Blending is a very common technique used in machine learning. The idea behind blending is that the strengths of individual models compensate for the weaknesses of others, resulting in a more robust and accurate prediction.

blending <- function(predict_xg,predictions_rf,predictions_cv){
  predict_blend <- weight1 * predict_xg + weight2 * predictions_rf + weight3 * predictions_cv
}

weight1 <- 1/3
weight2 <- 1/3
weight3 <- 1/3

prediction_blend <- blending(predict_xg,predictions_rf,predictions_cv)

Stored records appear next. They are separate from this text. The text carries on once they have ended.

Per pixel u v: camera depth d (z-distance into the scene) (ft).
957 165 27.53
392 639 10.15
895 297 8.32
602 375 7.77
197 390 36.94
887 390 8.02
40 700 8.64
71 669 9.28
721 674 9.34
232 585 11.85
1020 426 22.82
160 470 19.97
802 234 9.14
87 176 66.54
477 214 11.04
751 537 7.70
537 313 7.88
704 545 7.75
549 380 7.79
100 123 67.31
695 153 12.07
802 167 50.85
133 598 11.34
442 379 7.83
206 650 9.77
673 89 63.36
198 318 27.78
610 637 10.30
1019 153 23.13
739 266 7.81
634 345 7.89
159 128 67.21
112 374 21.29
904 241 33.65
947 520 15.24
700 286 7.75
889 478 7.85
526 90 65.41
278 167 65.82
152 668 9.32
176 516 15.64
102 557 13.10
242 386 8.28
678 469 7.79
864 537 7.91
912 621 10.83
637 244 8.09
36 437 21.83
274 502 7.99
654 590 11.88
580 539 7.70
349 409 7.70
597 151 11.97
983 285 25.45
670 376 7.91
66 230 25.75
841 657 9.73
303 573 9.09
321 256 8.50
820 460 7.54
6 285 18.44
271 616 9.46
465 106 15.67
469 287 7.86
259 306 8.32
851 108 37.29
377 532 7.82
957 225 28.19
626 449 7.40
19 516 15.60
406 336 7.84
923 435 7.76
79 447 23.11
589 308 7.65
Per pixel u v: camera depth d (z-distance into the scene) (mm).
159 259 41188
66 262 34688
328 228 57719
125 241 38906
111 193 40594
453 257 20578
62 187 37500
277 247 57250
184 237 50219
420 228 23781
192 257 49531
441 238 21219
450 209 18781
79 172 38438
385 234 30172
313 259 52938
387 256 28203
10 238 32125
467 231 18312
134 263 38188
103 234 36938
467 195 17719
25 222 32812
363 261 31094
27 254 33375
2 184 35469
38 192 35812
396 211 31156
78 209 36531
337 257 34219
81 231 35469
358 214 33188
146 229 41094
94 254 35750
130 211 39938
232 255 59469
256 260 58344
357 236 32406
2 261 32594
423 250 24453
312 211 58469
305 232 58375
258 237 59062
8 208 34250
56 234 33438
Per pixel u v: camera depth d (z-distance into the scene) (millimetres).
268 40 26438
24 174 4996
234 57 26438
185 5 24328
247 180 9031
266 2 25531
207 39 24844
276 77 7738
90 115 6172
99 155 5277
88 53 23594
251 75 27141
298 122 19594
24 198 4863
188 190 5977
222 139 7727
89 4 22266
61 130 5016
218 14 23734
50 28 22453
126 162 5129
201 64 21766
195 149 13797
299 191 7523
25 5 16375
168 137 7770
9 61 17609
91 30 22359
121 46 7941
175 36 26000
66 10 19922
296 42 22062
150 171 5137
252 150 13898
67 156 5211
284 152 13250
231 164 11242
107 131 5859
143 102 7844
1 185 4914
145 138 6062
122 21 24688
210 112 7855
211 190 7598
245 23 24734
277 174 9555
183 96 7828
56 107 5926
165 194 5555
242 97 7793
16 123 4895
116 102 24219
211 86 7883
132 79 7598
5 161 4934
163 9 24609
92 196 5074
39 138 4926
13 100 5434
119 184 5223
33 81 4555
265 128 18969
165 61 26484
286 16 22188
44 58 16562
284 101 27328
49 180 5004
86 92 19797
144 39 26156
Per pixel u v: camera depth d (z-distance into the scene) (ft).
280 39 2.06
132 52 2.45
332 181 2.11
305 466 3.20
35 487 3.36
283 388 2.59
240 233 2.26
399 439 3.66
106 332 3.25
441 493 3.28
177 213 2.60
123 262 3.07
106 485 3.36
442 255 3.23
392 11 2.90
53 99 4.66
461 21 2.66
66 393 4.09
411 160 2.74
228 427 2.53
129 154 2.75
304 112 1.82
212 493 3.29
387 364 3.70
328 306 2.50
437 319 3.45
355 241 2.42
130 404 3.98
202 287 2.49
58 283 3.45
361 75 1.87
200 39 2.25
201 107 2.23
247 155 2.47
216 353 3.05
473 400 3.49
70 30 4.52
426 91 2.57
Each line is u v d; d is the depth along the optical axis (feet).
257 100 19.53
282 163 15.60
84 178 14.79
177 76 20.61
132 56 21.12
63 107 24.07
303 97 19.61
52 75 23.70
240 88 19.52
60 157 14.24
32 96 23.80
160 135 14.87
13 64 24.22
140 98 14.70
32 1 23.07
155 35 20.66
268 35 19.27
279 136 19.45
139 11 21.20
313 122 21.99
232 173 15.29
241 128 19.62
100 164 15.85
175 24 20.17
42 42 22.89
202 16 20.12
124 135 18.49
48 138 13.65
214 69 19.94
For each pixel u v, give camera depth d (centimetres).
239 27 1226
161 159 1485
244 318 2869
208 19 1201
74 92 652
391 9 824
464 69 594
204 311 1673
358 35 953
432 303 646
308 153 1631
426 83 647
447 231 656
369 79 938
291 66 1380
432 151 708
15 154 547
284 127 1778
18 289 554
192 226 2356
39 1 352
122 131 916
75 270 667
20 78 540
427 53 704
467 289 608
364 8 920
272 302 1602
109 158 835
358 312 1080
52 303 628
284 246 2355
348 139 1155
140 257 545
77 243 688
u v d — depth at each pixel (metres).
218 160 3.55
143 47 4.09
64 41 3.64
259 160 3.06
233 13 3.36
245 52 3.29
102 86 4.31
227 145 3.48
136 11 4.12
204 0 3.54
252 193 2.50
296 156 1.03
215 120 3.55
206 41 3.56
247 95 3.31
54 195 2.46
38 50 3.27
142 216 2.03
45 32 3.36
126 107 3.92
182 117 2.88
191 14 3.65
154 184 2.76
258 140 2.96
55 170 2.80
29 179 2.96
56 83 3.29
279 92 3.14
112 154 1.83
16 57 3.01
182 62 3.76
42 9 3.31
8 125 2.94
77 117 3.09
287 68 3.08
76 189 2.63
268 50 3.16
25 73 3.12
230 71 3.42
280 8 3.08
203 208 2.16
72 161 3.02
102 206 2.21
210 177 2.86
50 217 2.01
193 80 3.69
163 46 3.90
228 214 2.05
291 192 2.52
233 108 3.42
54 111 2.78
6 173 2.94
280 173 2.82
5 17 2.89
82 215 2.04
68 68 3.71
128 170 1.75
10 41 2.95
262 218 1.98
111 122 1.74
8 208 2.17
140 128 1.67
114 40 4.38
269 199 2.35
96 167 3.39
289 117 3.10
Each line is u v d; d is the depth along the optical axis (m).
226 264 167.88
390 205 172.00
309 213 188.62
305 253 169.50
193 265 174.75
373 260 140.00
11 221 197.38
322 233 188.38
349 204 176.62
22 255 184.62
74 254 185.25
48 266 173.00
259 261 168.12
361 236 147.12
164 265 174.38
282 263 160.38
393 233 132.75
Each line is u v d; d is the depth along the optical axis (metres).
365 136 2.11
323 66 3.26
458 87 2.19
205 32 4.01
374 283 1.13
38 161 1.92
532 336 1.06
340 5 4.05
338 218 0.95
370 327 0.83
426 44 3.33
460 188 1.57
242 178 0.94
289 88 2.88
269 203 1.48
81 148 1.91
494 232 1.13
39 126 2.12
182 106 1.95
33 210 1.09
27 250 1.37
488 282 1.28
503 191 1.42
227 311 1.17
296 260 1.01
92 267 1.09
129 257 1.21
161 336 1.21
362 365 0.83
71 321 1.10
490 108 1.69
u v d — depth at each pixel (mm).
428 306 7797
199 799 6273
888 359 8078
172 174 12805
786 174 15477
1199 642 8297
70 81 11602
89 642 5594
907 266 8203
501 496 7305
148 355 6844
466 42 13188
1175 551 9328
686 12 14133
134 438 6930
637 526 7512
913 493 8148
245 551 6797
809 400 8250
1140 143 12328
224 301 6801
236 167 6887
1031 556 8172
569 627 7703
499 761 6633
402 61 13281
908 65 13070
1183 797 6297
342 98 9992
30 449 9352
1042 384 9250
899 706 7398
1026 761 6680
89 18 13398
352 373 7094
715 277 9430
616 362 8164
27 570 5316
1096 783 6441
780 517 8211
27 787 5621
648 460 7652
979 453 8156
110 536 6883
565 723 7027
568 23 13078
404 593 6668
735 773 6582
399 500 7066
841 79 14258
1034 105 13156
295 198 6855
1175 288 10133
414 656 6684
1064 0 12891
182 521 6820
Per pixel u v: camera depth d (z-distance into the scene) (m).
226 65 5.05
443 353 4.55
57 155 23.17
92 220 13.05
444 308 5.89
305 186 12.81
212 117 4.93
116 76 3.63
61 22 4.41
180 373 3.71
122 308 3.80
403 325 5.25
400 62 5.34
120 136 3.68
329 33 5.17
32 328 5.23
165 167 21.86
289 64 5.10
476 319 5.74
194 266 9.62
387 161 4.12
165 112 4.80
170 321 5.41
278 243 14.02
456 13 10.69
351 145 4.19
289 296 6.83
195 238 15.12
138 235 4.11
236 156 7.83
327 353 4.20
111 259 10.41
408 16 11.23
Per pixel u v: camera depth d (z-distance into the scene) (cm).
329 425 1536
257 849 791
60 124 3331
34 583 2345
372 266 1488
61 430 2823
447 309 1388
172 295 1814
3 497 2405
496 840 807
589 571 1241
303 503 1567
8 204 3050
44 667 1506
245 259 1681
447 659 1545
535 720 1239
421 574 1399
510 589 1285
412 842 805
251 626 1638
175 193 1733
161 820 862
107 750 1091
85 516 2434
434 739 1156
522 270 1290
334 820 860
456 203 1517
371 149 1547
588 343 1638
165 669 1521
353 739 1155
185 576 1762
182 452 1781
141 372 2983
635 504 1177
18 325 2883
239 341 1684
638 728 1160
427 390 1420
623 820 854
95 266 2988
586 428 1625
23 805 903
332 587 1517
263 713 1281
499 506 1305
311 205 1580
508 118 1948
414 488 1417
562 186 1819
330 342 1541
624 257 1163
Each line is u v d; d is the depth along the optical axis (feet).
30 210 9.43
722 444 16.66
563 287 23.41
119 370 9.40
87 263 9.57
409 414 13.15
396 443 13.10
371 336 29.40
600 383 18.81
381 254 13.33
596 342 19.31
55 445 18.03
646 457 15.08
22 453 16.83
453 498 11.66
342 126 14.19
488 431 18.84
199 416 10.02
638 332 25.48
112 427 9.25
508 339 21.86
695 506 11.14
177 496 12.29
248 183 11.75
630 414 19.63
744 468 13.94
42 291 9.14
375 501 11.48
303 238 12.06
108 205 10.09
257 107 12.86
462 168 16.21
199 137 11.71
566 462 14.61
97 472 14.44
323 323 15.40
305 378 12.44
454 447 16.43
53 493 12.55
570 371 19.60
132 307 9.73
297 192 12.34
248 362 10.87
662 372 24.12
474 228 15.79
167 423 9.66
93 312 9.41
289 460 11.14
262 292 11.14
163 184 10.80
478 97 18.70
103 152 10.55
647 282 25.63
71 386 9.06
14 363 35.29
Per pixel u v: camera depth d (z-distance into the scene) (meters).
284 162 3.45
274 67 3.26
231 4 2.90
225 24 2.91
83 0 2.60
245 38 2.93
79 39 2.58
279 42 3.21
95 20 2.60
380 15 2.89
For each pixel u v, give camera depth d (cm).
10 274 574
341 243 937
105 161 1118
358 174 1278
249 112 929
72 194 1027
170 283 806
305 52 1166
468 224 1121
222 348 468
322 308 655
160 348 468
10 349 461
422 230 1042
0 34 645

By changing the weights of each model in blending, we are able to make the predicted result even better and estimated 82% result correct.

Model Performance Summary

In Table 9 we can find the model performance, and in this dataset Random Forest and XGBoost are the best models.

Model Performance Summary
Model	Accuracy
Logistic Regression	0.77033
CART	0.77511
CART + Cross Validation	0.78229
Random Forest	0.78468
XGBoost	0.77511
XGBoost + Grid Search	0.78229
Blending	0.81862

5. Conclusion

In this report, I have used some plots and mean survival rates to help doing the data cleansing and visualization. After the data preparation, the model that used for this data-set are “Logistic Regression”, “CART”, “Random Forest” and “XGBoost”. Also applied Blending method to find the weighted average of these models, and found a more robust and accurate prediction. The performance of the model can achieve 85% of the result correct.